Merito suo? Sicuro. Tutt'altra applicazione. Ma anche merito di chi ha agito su di lui, e pure duramente. Vedi Ranieri, che lo ha redarguito pubblicamente (a mezzo stampa e davanti ai suoi compagni), lo ha punito (costretto a seguire la squadra in trasferta anche se sarebbe andato in tribuna, tipo Catania), e pian piano lo ha addrizzato. Poca carota, molte bastonate. Menez ha capito che certi fronzoli fini a se stessi non servono. Sono belli da vedere ma poco funzionali. Ora è più efficace nelle giocate, più al servizio della squadra, che non di se stesso. Assist tanti, gol ancora pochi, uno solo in campionato. Non fa la punta, gioca da trequartista, quello che è sempre stato il suo ruolo naturale, o dietro una punta, come al Meazza contro l'Inter, oppure dietro due attaccanti, come con il Bari domenica scorsa. Aiuta i centrocampisti, come detto, rincorre gli avversari. Si sacrifica in un ruolo doppio. Non è ancora al top e spesso a fine gara esce con la lingua di fuori. Ma grazie a certi suoi movimenti non solo da attaccante, Ranieri riesce a proporre un 4-2-3-1 con tre uomini offensivi là davanti. In casa, per ora. Ma anche in trasferta, forse: a Bergamo probabilmente si rivedrà la stessa squadra, con lo stesso modulo e stessi interpreti. Con il francese alle spalle di Totti e Vucinic.

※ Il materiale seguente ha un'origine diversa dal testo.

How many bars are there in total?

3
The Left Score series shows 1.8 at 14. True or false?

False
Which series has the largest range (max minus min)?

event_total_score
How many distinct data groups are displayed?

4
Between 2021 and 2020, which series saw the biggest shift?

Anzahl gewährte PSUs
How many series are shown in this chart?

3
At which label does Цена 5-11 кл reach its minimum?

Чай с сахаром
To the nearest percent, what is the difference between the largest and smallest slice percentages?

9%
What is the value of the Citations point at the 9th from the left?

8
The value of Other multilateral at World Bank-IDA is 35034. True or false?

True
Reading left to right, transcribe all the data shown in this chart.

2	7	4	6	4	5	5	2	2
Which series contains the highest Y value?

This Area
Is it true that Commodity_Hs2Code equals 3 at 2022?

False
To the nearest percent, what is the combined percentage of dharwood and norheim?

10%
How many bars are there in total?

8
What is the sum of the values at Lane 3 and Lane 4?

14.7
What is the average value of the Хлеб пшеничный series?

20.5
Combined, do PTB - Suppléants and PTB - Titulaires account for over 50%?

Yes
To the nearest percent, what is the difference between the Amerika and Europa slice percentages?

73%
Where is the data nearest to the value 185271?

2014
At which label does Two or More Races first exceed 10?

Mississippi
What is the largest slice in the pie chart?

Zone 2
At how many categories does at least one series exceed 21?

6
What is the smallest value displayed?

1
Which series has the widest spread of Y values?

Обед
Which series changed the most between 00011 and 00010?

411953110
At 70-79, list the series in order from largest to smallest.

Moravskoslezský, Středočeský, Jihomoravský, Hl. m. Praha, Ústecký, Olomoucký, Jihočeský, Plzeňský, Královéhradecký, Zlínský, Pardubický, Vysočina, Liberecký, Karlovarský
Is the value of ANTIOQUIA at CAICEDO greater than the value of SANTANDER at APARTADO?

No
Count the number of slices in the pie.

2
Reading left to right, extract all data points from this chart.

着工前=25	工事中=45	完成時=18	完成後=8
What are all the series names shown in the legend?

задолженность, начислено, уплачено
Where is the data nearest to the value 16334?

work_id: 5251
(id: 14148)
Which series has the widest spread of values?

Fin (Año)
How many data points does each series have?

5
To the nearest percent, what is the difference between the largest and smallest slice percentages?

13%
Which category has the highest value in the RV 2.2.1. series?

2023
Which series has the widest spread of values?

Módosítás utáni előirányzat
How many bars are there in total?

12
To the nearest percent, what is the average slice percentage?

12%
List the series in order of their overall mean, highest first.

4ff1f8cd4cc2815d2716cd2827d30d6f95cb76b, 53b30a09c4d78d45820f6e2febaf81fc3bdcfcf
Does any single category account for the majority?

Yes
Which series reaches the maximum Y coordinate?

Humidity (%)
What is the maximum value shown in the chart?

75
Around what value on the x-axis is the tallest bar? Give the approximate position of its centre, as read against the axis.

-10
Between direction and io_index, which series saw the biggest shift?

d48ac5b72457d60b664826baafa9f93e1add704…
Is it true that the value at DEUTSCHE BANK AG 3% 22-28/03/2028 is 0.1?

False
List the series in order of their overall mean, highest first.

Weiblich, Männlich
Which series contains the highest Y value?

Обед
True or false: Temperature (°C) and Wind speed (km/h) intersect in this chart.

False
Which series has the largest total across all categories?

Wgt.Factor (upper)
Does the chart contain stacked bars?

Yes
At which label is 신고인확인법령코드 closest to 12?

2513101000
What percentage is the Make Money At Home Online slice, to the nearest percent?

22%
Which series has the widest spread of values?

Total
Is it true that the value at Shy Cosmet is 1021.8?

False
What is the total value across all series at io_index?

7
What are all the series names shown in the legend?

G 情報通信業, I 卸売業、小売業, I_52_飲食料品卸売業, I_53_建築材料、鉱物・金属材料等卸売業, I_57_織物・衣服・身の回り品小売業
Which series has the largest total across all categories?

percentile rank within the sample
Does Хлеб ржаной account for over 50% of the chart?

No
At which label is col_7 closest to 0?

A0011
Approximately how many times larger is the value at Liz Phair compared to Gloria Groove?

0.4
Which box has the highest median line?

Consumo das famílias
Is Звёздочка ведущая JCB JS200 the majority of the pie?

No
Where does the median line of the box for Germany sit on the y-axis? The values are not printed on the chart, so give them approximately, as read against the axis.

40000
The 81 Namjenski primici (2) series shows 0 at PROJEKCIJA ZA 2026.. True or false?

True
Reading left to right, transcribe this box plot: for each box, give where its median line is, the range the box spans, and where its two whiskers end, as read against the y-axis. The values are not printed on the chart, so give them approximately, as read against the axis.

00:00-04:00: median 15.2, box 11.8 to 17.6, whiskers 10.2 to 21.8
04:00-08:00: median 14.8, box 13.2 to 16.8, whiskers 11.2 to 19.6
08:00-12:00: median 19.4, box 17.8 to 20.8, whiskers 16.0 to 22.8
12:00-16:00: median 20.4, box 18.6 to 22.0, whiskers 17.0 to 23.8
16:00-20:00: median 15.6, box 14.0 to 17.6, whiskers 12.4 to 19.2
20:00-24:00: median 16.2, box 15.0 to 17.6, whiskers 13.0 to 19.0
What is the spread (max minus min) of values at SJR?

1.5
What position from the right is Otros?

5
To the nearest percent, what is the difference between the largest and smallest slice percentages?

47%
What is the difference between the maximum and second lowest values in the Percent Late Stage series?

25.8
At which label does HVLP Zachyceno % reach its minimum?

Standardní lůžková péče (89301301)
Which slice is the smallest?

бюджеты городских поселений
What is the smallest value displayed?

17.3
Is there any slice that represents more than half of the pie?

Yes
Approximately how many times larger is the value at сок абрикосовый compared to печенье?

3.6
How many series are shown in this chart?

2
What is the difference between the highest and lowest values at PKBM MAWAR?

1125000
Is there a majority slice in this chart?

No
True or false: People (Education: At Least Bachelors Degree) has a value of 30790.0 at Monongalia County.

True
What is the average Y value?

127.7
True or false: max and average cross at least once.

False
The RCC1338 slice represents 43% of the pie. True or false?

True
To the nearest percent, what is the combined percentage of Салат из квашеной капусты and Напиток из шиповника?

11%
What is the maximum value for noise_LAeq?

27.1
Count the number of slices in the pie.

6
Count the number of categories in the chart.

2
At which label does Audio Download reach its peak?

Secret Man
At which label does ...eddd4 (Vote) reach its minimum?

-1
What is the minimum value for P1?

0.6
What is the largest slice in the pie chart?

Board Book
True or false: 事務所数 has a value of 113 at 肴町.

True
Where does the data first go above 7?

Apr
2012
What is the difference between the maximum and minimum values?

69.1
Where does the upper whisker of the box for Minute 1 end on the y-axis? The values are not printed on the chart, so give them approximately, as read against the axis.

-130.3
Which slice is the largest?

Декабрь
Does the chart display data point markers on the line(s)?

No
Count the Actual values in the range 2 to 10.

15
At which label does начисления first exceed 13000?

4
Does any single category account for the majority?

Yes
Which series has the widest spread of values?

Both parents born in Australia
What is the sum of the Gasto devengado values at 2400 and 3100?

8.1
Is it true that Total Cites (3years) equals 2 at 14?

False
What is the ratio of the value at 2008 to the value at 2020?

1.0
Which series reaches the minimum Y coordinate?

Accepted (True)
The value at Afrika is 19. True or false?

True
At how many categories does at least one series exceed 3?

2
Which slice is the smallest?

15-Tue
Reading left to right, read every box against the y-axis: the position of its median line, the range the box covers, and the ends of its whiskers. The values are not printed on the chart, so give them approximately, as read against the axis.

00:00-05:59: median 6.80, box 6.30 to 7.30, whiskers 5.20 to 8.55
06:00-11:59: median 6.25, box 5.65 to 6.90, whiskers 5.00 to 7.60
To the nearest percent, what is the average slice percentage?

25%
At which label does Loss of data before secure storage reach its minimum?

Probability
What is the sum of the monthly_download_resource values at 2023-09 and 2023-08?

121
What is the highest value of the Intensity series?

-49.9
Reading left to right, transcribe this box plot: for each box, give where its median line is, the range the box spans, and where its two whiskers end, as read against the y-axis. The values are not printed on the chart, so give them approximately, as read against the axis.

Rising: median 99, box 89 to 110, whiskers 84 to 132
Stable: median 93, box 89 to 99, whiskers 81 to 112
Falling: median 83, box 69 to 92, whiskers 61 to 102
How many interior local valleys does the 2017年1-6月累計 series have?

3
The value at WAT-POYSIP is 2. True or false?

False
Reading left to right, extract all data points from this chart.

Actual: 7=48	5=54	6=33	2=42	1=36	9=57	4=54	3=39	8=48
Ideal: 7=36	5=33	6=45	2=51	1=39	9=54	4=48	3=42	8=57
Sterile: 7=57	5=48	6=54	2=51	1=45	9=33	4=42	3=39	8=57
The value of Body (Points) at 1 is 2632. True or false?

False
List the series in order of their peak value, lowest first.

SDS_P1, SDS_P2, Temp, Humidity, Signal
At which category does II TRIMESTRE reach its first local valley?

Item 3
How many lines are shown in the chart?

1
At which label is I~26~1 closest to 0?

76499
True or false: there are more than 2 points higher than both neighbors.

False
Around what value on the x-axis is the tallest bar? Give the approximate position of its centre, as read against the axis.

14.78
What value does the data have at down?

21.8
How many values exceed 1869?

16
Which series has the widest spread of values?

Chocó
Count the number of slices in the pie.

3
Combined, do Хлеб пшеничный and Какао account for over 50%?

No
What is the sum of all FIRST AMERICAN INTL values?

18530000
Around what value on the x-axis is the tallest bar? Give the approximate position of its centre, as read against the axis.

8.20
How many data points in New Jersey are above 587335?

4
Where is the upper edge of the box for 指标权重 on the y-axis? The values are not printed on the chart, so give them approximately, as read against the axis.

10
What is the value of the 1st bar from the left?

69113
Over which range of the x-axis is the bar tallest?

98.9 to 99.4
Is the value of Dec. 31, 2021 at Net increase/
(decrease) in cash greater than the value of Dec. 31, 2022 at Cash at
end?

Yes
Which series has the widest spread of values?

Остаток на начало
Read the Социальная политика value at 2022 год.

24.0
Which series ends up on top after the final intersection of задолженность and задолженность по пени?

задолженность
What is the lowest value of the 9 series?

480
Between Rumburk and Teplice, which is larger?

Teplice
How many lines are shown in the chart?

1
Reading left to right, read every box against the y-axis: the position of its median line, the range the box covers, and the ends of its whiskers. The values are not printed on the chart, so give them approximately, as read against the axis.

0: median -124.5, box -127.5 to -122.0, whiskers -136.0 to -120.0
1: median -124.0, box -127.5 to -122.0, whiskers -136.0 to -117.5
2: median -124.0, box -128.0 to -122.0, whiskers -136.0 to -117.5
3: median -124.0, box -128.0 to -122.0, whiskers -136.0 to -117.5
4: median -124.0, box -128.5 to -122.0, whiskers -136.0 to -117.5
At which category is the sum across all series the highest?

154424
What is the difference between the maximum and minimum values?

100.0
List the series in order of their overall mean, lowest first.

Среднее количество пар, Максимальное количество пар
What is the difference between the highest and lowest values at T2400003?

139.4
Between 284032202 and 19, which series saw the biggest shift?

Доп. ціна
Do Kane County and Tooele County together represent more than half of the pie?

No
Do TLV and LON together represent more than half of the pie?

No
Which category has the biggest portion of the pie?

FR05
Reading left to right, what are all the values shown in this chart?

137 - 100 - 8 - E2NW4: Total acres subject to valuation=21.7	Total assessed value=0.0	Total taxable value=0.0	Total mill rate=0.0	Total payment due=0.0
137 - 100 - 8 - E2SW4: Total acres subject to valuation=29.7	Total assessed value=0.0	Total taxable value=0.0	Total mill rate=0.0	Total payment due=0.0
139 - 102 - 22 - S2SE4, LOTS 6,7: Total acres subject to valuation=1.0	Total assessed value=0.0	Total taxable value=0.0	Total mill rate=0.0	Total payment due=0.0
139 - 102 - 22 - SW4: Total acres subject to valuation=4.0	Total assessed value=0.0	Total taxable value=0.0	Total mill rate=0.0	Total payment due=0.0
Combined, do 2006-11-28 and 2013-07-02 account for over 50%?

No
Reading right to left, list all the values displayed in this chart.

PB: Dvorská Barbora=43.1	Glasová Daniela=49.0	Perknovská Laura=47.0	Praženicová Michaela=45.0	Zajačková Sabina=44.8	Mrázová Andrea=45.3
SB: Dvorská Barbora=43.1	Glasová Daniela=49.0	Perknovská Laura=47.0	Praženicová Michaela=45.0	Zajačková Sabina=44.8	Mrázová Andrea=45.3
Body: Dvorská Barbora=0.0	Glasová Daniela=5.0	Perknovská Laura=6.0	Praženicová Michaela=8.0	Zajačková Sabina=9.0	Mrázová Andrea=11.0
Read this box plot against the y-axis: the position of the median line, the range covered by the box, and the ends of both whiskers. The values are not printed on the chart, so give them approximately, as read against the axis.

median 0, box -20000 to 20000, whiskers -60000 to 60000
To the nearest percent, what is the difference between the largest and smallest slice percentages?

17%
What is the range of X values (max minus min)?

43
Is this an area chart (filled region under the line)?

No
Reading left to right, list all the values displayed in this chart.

Dietro la rinascita di Menez c'è Christian Damiano, fedelissimo vice di Ranieri. Francese anche lui. Capace, dunque, di capirlo, di svegliarlo, di stimolarlo. Ha contribuito a fargli mettere in evidenza il suo estro, il suo genio, la sua capacità di saltare l'uomo, di inventare la giocata vincente. Magari anche di inserirlo un pò di più in un gruppo che fino a quel momento lo vedeva come un corpo estraneo. Jeremy ha passato praticamente il primo anno solo al fianco di Mexes, suo compagno e compare, oltre che suo connazionale. Sempre imbronciato, sempre poco incline al sorriso, svogliato. Si sentiva un genio incompreso. In lui si era inculcata la convinzione che sbagliavano gli altri e lui non faceva un passo in più per riequilibrare la situazione. Pian Piano ha capito che doveva cambiare atteggiamento. Così è stato. Nelle ultime tre partite, Ranieri lo ha mandato in campo dal primo minuto, anche se lo ha sempre sostituito nei finali di gara. Tre partite di seguito, cosa che non gli era capitata mai, per un motivo o per un altro. Spalletti lo ha impiegato sia contro il Genoa sia contro la Juventus, poi l'attuale allenatore lo ha proposto dal primo minuto all'ottava giornata. Nelle prime partite lo ha messo sempre in naftalina: panchina e tribuna. Il broncio del francesino aumentava, ma la sua metamorfosi stava per cominciare. Fino a quando lo ha mandato in campo al Meazza contro il Milan, dove ha realizzato il suo primo e unico gol in campionato. Lì, la sua migliore prestazione fino a quel momento. In un colpo solo ha dimenticato la passata stagione e l'estate scorsa, quando ha chiesto di andare via. Jeremy ora sogna il MOndiale. Forse è un pò troppo, ma chissà.
Perrotta non sta benissimo, ieri è stato messo a riposo precauzionale per acciacchi muscolari di varia natura. De Rossi spera in un posto contro i nerazzurri: sicuramente (o quasi) verrà convocato. Trona Juan, ma giocherà? Non c'è certezza.
Mercato: Kuranyi è un obiettivo, ma per giugno. Per gennaio qualche problema in più c'è. Zigic? Sì, non in prestito, dice il suo procuratore.